* Graphic: World FX rates in 2021 http://tmsnrt.rs/2egbfVh
* Graphic: Trade-weighted sterling since Brexit vote http://tmsnrt.rs/2hwV9Hv (Updates rates, headline; adds quote and chart)
By Joice Alves
Oct 18 (Reuters) - Sterling steadied near a 20-month high versus the euro on Monday after Bank of England Governor Andrew Bailey sent a fresh signal that the central bank is gearing up to raise interest rates as inflation risks mount.
Sterling has gained 5.5% versus the euro this year, with analysts pointing to expectations the BoE will raise rates as a major factor supporting the pound, while the British economy has struggled with a shortage of labour, an energy crisis and rising COVID-19 cases.

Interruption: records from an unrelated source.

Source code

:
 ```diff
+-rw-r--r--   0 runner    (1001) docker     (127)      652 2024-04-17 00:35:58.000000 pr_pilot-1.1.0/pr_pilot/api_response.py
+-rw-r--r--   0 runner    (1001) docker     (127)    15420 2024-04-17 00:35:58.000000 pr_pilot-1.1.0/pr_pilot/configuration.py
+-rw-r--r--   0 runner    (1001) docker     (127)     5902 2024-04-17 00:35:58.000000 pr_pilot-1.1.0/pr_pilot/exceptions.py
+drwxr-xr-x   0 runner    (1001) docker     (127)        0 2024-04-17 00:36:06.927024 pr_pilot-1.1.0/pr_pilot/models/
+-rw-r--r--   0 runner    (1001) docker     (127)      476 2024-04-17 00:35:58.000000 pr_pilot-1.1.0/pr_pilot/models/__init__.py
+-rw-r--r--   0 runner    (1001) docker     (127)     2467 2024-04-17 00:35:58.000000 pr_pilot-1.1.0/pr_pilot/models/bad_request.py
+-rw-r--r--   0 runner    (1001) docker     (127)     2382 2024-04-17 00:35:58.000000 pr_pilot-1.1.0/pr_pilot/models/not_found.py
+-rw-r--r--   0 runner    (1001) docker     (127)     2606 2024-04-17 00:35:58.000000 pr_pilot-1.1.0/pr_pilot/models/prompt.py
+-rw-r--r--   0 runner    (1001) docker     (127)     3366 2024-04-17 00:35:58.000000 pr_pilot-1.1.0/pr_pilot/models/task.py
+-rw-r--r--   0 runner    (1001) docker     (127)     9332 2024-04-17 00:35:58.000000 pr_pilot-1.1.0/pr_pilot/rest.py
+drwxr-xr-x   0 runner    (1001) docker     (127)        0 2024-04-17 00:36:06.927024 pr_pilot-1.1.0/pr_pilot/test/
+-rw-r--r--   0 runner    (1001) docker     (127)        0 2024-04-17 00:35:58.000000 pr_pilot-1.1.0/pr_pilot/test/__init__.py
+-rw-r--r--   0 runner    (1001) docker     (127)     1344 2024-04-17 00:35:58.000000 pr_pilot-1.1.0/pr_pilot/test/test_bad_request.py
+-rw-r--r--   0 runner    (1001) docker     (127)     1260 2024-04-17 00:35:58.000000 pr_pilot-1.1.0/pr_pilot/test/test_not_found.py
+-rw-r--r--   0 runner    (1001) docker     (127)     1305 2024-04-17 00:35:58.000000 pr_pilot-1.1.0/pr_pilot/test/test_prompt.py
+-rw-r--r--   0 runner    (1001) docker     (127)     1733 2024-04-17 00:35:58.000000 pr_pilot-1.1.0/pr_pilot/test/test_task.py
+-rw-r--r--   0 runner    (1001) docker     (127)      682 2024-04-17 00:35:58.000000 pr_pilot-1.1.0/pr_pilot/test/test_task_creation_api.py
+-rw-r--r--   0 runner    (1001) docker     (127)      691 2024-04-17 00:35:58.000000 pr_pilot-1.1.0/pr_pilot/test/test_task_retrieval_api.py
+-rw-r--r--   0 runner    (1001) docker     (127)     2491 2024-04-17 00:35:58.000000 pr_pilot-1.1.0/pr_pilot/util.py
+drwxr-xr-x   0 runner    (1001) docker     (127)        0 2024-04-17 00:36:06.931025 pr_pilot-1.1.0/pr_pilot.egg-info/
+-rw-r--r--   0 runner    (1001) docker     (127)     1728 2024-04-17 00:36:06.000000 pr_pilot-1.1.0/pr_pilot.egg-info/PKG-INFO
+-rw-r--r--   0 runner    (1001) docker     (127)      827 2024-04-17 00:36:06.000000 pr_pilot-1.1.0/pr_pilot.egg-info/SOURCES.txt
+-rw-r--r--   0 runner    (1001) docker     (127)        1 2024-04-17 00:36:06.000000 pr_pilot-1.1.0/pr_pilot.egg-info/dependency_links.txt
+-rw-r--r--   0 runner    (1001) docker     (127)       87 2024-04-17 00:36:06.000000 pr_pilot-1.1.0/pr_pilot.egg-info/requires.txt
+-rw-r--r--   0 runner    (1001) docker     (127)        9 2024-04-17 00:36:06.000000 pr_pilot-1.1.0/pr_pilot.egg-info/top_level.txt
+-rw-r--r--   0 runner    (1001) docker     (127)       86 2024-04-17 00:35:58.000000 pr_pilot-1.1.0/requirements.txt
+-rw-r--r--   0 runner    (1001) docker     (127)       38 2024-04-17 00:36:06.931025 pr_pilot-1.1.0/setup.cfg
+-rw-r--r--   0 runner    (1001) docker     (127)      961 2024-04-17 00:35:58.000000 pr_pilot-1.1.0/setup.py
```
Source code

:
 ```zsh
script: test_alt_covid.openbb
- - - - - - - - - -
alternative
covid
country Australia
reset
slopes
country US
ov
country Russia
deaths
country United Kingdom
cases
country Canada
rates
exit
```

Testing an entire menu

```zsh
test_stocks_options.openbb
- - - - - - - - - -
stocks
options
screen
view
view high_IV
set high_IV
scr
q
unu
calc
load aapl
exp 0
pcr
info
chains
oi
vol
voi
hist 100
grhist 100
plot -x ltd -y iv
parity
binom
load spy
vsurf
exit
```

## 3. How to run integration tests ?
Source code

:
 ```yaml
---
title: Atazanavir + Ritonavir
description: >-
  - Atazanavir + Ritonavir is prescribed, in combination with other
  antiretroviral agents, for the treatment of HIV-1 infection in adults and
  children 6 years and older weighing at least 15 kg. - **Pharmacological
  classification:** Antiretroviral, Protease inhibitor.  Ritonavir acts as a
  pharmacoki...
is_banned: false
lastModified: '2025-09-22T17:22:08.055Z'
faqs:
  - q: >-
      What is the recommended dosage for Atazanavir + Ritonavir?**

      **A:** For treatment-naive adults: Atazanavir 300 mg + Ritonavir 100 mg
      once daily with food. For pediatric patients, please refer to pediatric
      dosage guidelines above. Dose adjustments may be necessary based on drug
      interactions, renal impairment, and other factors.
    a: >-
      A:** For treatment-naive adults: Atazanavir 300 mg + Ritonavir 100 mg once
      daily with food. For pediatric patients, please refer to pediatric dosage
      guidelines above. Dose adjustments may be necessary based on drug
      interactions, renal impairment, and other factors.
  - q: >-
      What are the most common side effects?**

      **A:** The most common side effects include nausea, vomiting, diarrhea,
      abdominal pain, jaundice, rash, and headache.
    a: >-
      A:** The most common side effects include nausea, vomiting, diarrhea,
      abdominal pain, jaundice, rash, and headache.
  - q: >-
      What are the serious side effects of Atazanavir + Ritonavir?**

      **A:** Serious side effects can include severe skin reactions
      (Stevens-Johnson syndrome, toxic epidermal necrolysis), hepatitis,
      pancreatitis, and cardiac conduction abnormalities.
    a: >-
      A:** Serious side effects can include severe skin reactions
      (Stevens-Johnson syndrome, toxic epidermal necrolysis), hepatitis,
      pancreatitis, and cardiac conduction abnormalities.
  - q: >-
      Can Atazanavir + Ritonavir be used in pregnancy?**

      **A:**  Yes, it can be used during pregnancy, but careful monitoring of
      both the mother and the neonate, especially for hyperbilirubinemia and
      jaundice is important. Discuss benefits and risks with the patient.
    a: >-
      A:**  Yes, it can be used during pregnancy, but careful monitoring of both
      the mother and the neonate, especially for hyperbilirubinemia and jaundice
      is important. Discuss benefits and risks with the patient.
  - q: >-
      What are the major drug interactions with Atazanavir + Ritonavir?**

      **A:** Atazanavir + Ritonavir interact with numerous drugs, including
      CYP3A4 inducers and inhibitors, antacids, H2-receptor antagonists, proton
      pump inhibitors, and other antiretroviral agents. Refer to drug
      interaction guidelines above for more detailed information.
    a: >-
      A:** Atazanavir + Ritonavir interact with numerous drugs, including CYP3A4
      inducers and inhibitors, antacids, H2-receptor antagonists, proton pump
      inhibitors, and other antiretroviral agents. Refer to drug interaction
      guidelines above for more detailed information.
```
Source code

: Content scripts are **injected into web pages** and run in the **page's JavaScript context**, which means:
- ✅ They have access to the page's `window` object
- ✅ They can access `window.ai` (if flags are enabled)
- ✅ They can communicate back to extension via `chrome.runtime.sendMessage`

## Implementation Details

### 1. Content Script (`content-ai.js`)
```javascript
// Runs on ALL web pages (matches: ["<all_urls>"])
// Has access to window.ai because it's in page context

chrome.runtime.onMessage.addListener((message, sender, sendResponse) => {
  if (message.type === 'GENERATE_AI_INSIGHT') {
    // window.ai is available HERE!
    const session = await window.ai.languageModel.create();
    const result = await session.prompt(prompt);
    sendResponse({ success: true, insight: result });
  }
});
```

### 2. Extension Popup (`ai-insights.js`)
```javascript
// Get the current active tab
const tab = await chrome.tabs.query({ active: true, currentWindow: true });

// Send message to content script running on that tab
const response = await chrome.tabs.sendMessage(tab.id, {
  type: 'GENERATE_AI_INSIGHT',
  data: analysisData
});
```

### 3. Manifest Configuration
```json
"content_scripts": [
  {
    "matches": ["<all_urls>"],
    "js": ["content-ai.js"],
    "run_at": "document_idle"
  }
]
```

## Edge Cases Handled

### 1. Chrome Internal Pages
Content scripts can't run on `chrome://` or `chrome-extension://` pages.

During an online panel discussion on Sunday organised by the Group of 30 consultative group, Bailey said the BoE will "have to act" in its monetary policy meetings on the risk of medium term inflation.
He continued to believe that the recent jump in inflation would be temporary, but that a surge in energy prices would push it higher and make its climb last longer.
On the expectations of rate hikes, 2-year British government bond yields jumped by 16 basis points to their highest level of 0.751% since May 2019.
Overnight, sterling surged again to its highest of 84.25 pence versus the euro since February 2020. By 1450 GMT, it lost some steam, trading 0.1% lower at 84.54 pence.
Versus a strengthening dollar, it edged 0.1% lower at $1.3726, but not far from a one-month high touched on Friday.
The Bank of England seems to be using the weekends "to prime the markets for imminent rate hikes", Deutsche Bank investment strategist Jim Reid told clients. "Sterling has seen little change" as markets were already pricing in a rate action.
Last weekend, Bailey stressed the need to prevent inflation from becoming permanently embedded, and fellow policymaker Michael Saunders said households must brace for "significantly earlier" interest rate rises.
The BoE looks set to be the first major central bank to raise interest rates since the beginning of the pandemic early last year. Investors were on Monday betting on a interest rise to 0.35% in November.
Traders were also awaiting this week CPI September inflation data for Britain due on Wednesday.